■ Instruction
Rewrite the listing below as a JSON array of strings, with one string for each line and blank lines omitted. Leave out the picture lines.
(Data to use)
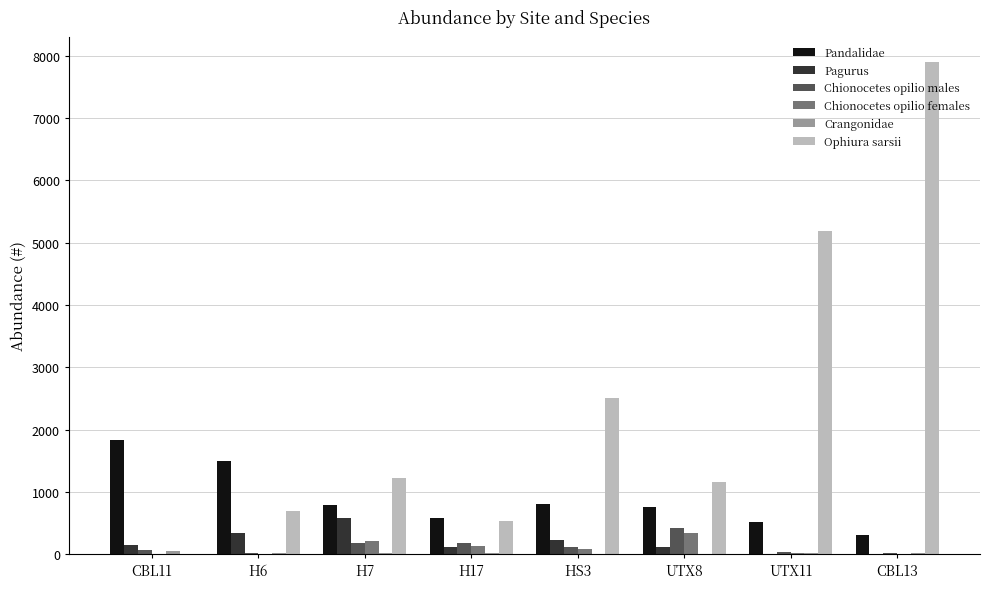

The value of Ophiura sarsii at HS3 is 1373. True or false?

False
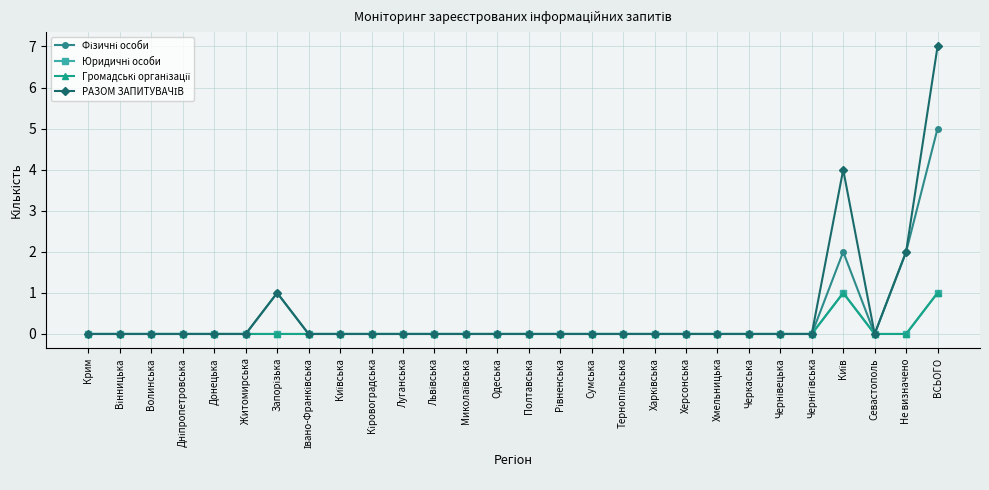

What is the difference between the maximum and second lowest values in the РАЗОМ ЗАПИТУВАЧІВ series?

7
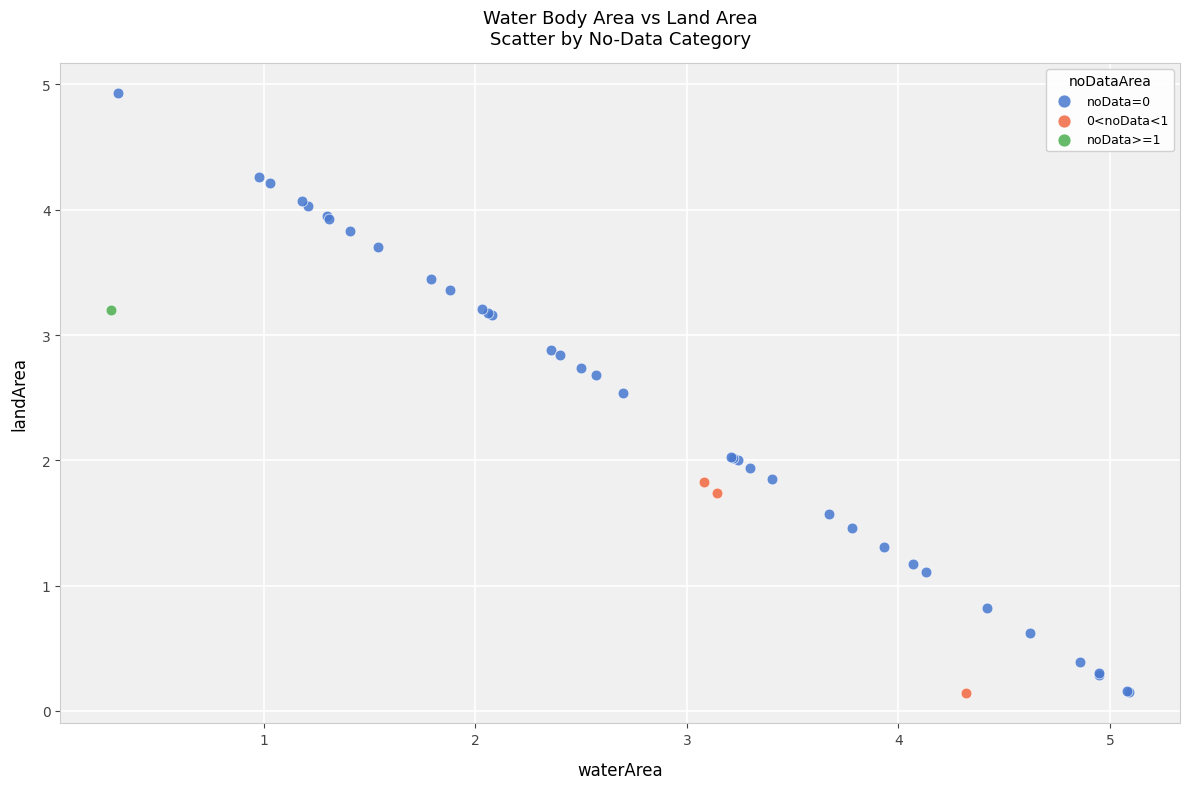

What are all the series names shown in the legend?

noData=0, 0<noData<1, noData>=1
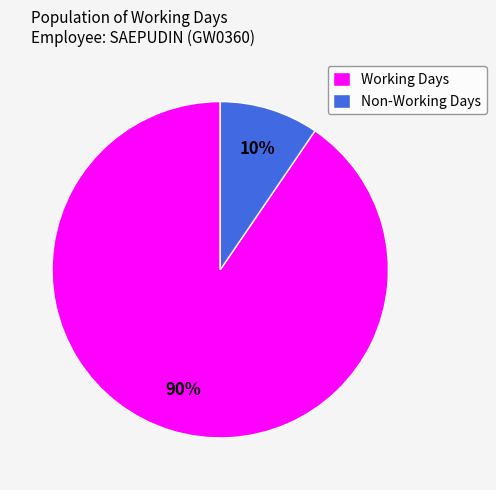

To the nearest percent, what is the combined percentage of Non-Working Days and Working Days?

100%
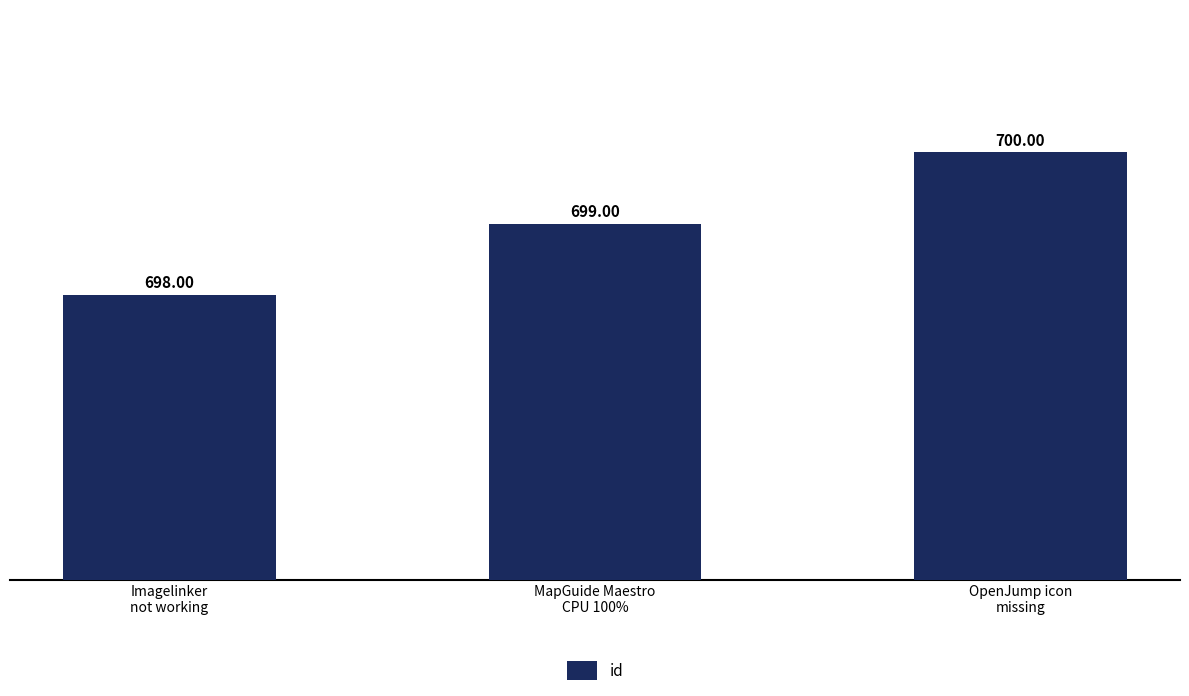

How many data points does each series have?

3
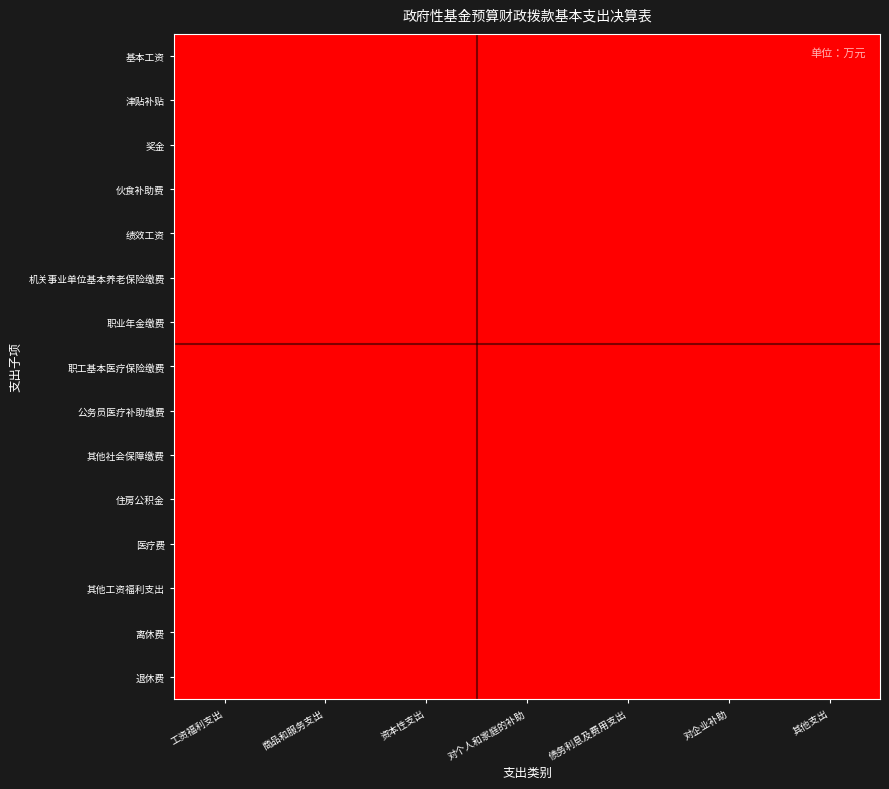

Reading right to left, what are all the values shown in this chart?

基本工资: 其他支出=0.0	对企业补助=0.0	债务利息及费用支出=0.0	对个人和家庭的补助=0.0	资本性支出=0.0	商品和服务支出=0.0	工资福利支出=0.0
津贴补贴: 其他支出=0.0	对企业补助=0.0	债务利息及费用支出=0.0	对个人和家庭的补助=0.0	资本性支出=0.0	商品和服务支出=0.0	工资福利支出=0.0
奖金: 其他支出=0.0	对企业补助=0.0	债务利息及费用支出=0.0	对个人和家庭的补助=0.0	资本性支出=0.0	商品和服务支出=0.0	工资福利支出=0.0
伙食补助费: 其他支出=0.0	对企业补助=0.0	债务利息及费用支出=0.0	对个人和家庭的补助=0.0	资本性支出=0.0	商品和服务支出=0.0	工资福利支出=0.0
绩效工资: 其他支出=0.0	对企业补助=0.0	债务利息及费用支出=0.0	对个人和家庭的补助=0.0	资本性支出=0.0	商品和服务支出=0.0	工资福利支出=0.0
机关事业单位基本养老保险缴费: 其他支出=0.0	对企业补助=0.0	债务利息及费用支出=0.0	对个人和家庭的补助=0.0	资本性支出=0.0	商品和服务支出=0.0	工资福利支出=0.0
职业年金缴费: 其他支出=0.0	对企业补助=0.0	债务利息及费用支出=0.0	对个人和家庭的补助=0.0	资本性支出=0.0	商品和服务支出=0.0	工资福利支出=0.0
职工基本医疗保险缴费: 其他支出=0.0	对企业补助=0.0	债务利息及费用支出=0.0	对个人和家庭的补助=0.0	资本性支出=0.0	商品和服务支出=0.0	工资福利支出=0.0
公务员医疗补助缴费: 其他支出=0.0	对企业补助=0.0	债务利息及费用支出=0.0	对个人和家庭的补助=0.0	资本性支出=0.0	商品和服务支出=0.0	工资福利支出=0.0
其他社会保障缴费: 其他支出=0.0	对企业补助=0.0	债务利息及费用支出=0.0	对个人和家庭的补助=0.0	资本性支出=0.0	商品和服务支出=0.0	工资福利支出=0.0
住房公积金: 其他支出=0.0	对企业补助=0.0	债务利息及费用支出=0.0	对个人和家庭的补助=0.0	资本性支出=0.0	商品和服务支出=0.0	工资福利支出=0.0
医疗费: 其他支出=0.0	对企业补助=0.0	债务利息及费用支出=0.0	对个人和家庭的补助=0.0	资本性支出=0.0	商品和服务支出=0.0	工资福利支出=0.0
其他工资福利支出: 其他支出=0.0	对企业补助=0.0	债务利息及费用支出=0.0	对个人和家庭的补助=0.0	资本性支出=0.0	商品和服务支出=0.0	工资福利支出=0.0
离休费: 其他支出=0.0	对企业补助=0.0	债务利息及费用支出=0.0	对个人和家庭的补助=0.0	资本性支出=0.0	商品和服务支出=0.0	工资福利支出=0.0
退休费: 其他支出=0.0	对企业补助=0.0	债务利息及费用支出=0.0	对个人和家庭的补助=0.0	资本性支出=0.0	商品和服务支出=0.0	工资福利支出=0.0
(End Data to use)
■ Answer box
[
  "The value of Ophiura sarsii at HS3 is 1373. True or false?",
  "False",
  "What is the difference between the maximum and second lowest values in the РАЗОМ ЗАПИТУВАЧІВ series?",
  "7",
  "What are all the series names shown in the legend?",
  "noData=0, 0<noData<1, noData>=1",
  "To the nearest percent, what is the combined percentage of Non-Working Days and Working Days?",
  "100%",
  "How many data points does each series have?",
  "3",
  "Reading right to left, what are all the values shown in this chart?",
  "基本工资: 其他支出=0.0\t对企业补助=0.0\t债务利息及费用支出=0.0\t对个人和家庭的补助=0.0\t资本性支出=0.0\t商品和服务支出=0.0\t工资福利支出=0.0",
  "津贴补贴: 其他支出=0.0\t对企业补助=0.0\t债务利息及费用支出=0.0\t对个人和家庭的补助=0.0\t资本性支出=0.0\t商品和服务支出=0.0\t工资福利支出=0.0",
  "奖金: 其他支出=0.0\t对企业补助=0.0\t债务利息及费用支出=0.0\t对个人和家庭的补助=0.0\t资本性支出=0.0\t商品和服务支出=0.0\t工资福利支出=0.0",
  "伙食补助费: 其他支出=0.0\t对企业补助=0.0\t债务利息及费用支出=0.0\t对个人和家庭的补助=0.0\t资本性支出=0.0\t商品和服务支出=0.0\t工资福利支出=0.0",
  "绩效工资: 其他支出=0.0\t对企业补助=0.0\t债务利息及费用支出=0.0\t对个人和家庭的补助=0.0\t资本性支出=0.0\t商品和服务支出=0.0\t工资福利支出=0.0",
  "机关事业单位基本养老保险缴费: 其他支出=0.0\t对企业补助=0.0\t债务利息及费用支出=0.0\t对个人和家庭的补助=0.0\t资本性支出=0.0\t商品和服务支出=0.0\t工资福利支出=0.0",
  "职业年金缴费: 其他支出=0.0\t对企业补助=0.0\t债务利息及费用支出=0.0\t对个人和家庭的补助=0.0\t资本性支出=0.0\t商品和服务支出=0.0\t工资福利支出=0.0",
  "职工基本医疗保险缴费: 其他支出=0.0\t对企业补助=0.0\t债务利息及费用支出=0.0\t对个人和家庭的补助=0.0\t资本性支出=0.0\t商品和服务支出=0.0\t工资福利支出=0.0",
  "公务员医疗补助缴费: 其他支出=0.0\t对企业补助=0.0\t债务利息及费用支出=0.0\t对个人和家庭的补助=0.0\t资本性支出=0.0\t商品和服务支出=0.0\t工资福利支出=0.0",
  "其他社会保障缴费: 其他支出=0.0\t对企业补助=0.0\t债务利息及费用支出=0.0\t对个人和家庭的补助=0.0\t资本性支出=0.0\t商品和服务支出=0.0\t工资福利支出=0.0",
  "住房公积金: 其他支出=0.0\t对企业补助=0.0\t债务利息及费用支出=0.0\t对个人和家庭的补助=0.0\t资本性支出=0.0\t商品和服务支出=0.0\t工资福利支出=0.0",
  "医疗费: 其他支出=0.0\t对企业补助=0.0\t债务利息及费用支出=0.0\t对个人和家庭的补助=0.0\t资本性支出=0.0\t商品和服务支出=0.0\t工资福利支出=0.0",
  "其他工资福利支出: 其他支出=0.0\t对企业补助=0.0\t债务利息及费用支出=0.0\t对个人和家庭的补助=0.0\t资本性支出=0.0\t商品和服务支出=0.0\t工资福利支出=0.0",
  "离休费: 其他支出=0.0\t对企业补助=0.0\t债务利息及费用支出=0.0\t对个人和家庭的补助=0.0\t资本性支出=0.0\t商品和服务支出=0.0\t工资福利支出=0.0",
  "退休费: 其他支出=0.0\t对企业补助=0.0\t债务利息及费用支出=0.0\t对个人和家庭的补助=0.0\t资本性支出=0.0\t商品和服务支出=0.0\t工资福利支出=0.0"
]